In this thesis Instance Neighbor Entropy INE with weighting was
proposed to estimate the Class Structure Ambiguity (CSA) of class
structures. The main idea of the INE(x)k for one instance x was
to compute the weighted entropy of class probability distribution of
the top k nearest neighbors of that x. The weighting associated with
that entropy was determined according to the inverse of the distance
between the x and the other instances. One instance was seemed as
ambiguous one if most of its neighbors came from the other classes.
Therefore, one class structure might be ambiguous if it contained a
lot of ambiguous instances.
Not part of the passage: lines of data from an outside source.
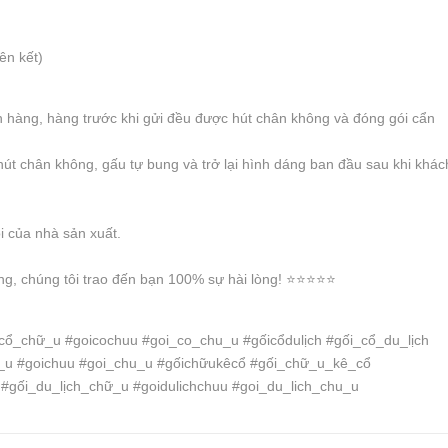
iên kết)
 hàng, hàng trước khi gửi đều được hút chân không và đóng gói cẩn
hút chân không, gấu tự bung và trở lại hình dáng ban đầu sau khi khác
ỗi của nhà sản xuất.
, chúng tôi trao đến bạn 100% sự hài lòng! ⭐️⭐️⭐️⭐️⭐️
_cổ_chữ_u #goicochuu #goi_co_chu_u #gốicổdulịch #gối_cổ_du_lịch
ữ_u #goichuu #goi_chu_u #gốichữukêcổ #gối_chữ_u_kê_cổ
#gối_du_lịch_chữ_u #goidulichchuu #goi_du_lich_chu_u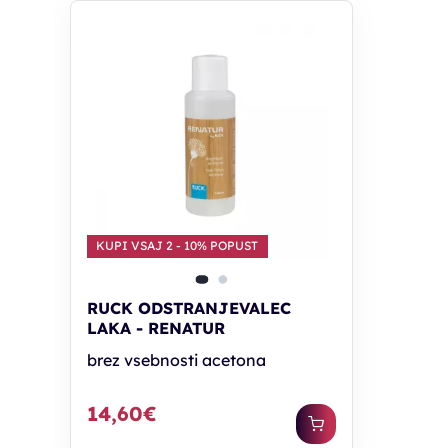
KUPI VSAJ 2 - 10% POPUST
RUCK ODSTRANJEVALEC
LAKA - RENATUR
brez vsebnosti acetona
14,60€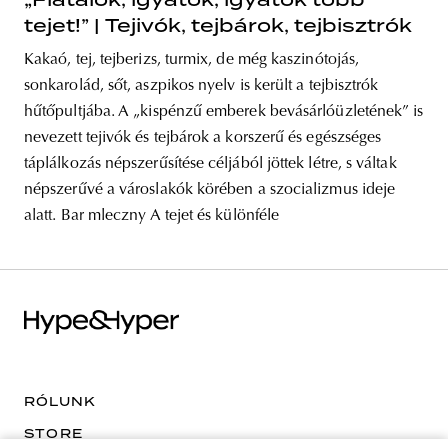
tejet!” | Tejivók, tejbárok, tejbisztrók
Kakaó, tej, tejberizs, turmix, de még kaszinótojás,
sonkarolád, sőt, aszpikos nyelv is került a tejbisztrók
hűtőpultjába. A „kispénzű emberek bevásárlóüzletének” is
nevezett tejivók és tejbárok a korszerű és egészséges
táplálkozás népszerűsítése céljából jöttek létre, s váltak
népszerűvé a városlakók körében a szocializmus ideje
alatt. Bar mleczny A tejet és különféle
RÓLUNK
STORE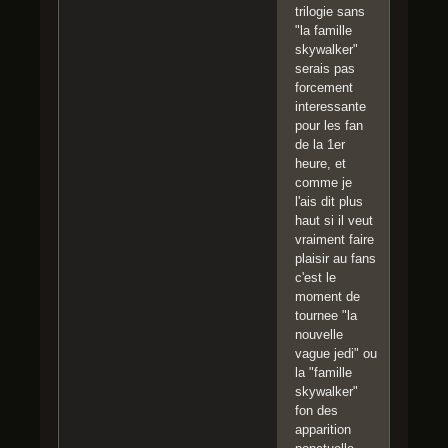
trilogie sans
"la famille
skywalker"
serais pas
forcement
interessante
pour les fan
de la 1er
heure, et
comme je
l'ais dit plus
haut si il veut
vraiment faire
plaisir au fans
c'est le
moment de
tournee "la
nouvelle
vague jedi" ou
la "famille
skywalker"
fon des
apparition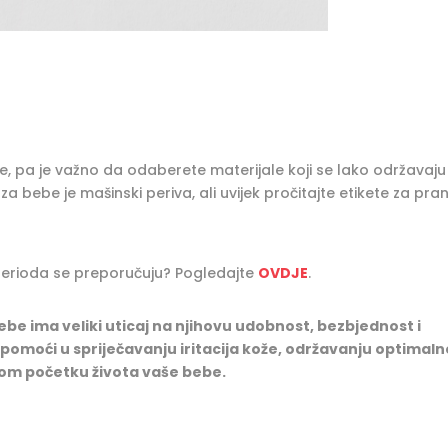
, pa je važno da odaberete materijale koji se lako održavaju 
a bebe je mašinski periva, ali uvijek pročitajte etikete za pranj
 perioda se preporučuju? Pogledajte
OVDJE
.
ebe ima veliki uticaj na njihovu udobnost, bezbjednost i
pomoći u spriječavanju iritacija kože, održavanju optimaln
vom početku života vaše bebe.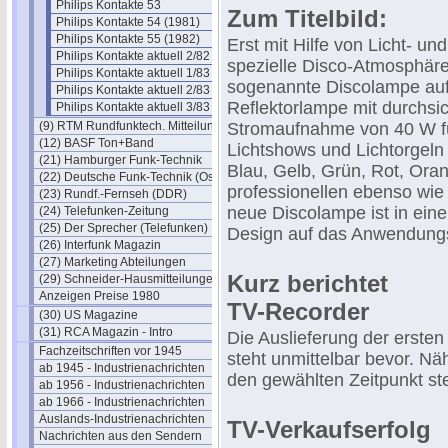
Philips Kontakte 53
Zum Titelbild:
Philips Kontakte 54 (1981)
Philips Kontakte 55 (1982)
Erst mit Hilfe von Licht- un
Philips Kontakte aktuell 2/82
spezielle Disco-Atmosphäre. 
Philips Kontakte aktuell 1/83
sogenannte Discolampe auf 
Philips Kontakte aktuell 2/83
Reflektorlampe mit durchsic
Philips Kontakte aktuell 3/83
(9) RTM Rundfunktech. Mitteilungen
Stromaufnahme von 40 W fü
(12) BASF Ton+Band
Lichtshows und Lichtorgeln 
(21) Hamburger Funk-Technik
Blau, Gelb, Grün, Rot, Oran
(22) Deutsche Funk-Technik (Ost)
professionellen ebenso wie 
(23) Rundf.-Fernseh (DDR)
neue Discolampe ist in eine
(24) Telefunken-Zeitung
(25) Der Sprecher (Telefunken)
Design auf das Anwendungs
(26) Interfunk Magazin
(27) Marketing Abteilungen
Kurz berichtet
(29) Schneider-Hausmitteilungen
Anzeigen Preise 1980
TV-Recorder
(30) US Magazine
(31) RCA Magazin - Intro
Die Auslieferung der erste
Fachzeitschriften vor 1945
steht unmittelbar bevor. N
ab 1945 - Industrienachrichten
den gewählten Zeitpunkt ste
ab 1956 - Industrienachrichten
ab 1966 - Industrienachrichten
Auslands-Industrienachrichten
TV-Verkaufserfolg
Nachrichten aus den Sendern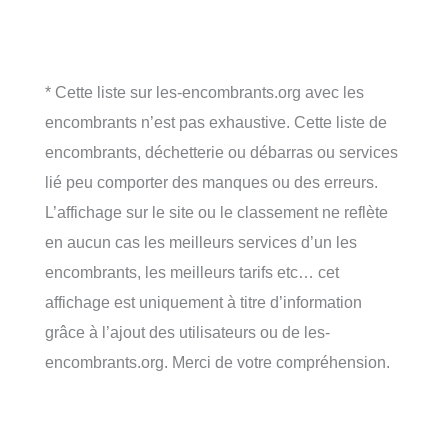
* Cette liste sur les-encombrants.org avec les
encombrants n’est pas exhaustive. Cette liste de
encombrants, déchetterie ou débarras ou services
lié peu comporter des manques ou des erreurs.
L’affichage sur le site ou le classement ne reflète
en aucun cas les meilleurs services d’un les
encombrants, les meilleurs tarifs etc… cet
affichage est uniquement à titre d’information
grâce à l’ajout des utilisateurs ou de les-
encombrants.org. Merci de votre compréhension.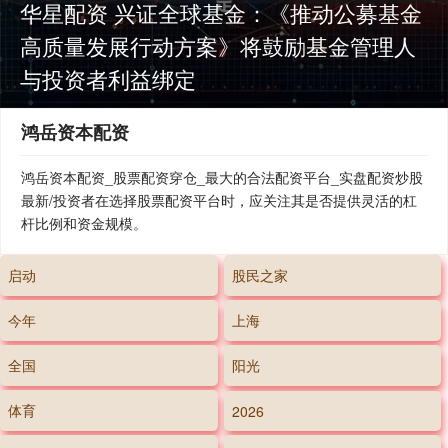
华星配资 兴证全球基金：《推动公募基金
高质量发展行动方案》将鼓励基金管理人
与投资者利益绑定
鸿岳资本配资
鸿岳资本配资_股票配资穿仓_最大的合法配资平台_实盘配资炒股
最新/投资者在选择股票配资平台时，应关注其是否提供灵活的杠
杆比例和资金规模。
启动
股民之家
今年
上海
全国
阳光
体育
2026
To evaluate the effectiveness of the CSA
via INE, the Pearson’s correlation coefficient ρ between the values
of accuracy achieved by SVM classifiers and the values of CSA was
computed and expected to be close -1 (complete negative correlation)
as possible. For experiments, there were two types of datasets. One
was according to some seed points for each class and, for each seed
point, there were a fixed number instances generated randomly under
normal distribution while with class ambiguity under control. The
other was selected from the LIBSVM as read world datasets. Experimental results showed that the evaluation of the CSA via
INE(x)k did reveal the degree of class ambiguous with datasets generated randomly because the values of the ρ almost as -1, and the INE(x)k with weighted entropy evaluated more precisely than that without weighted entropy when with both types of datasets.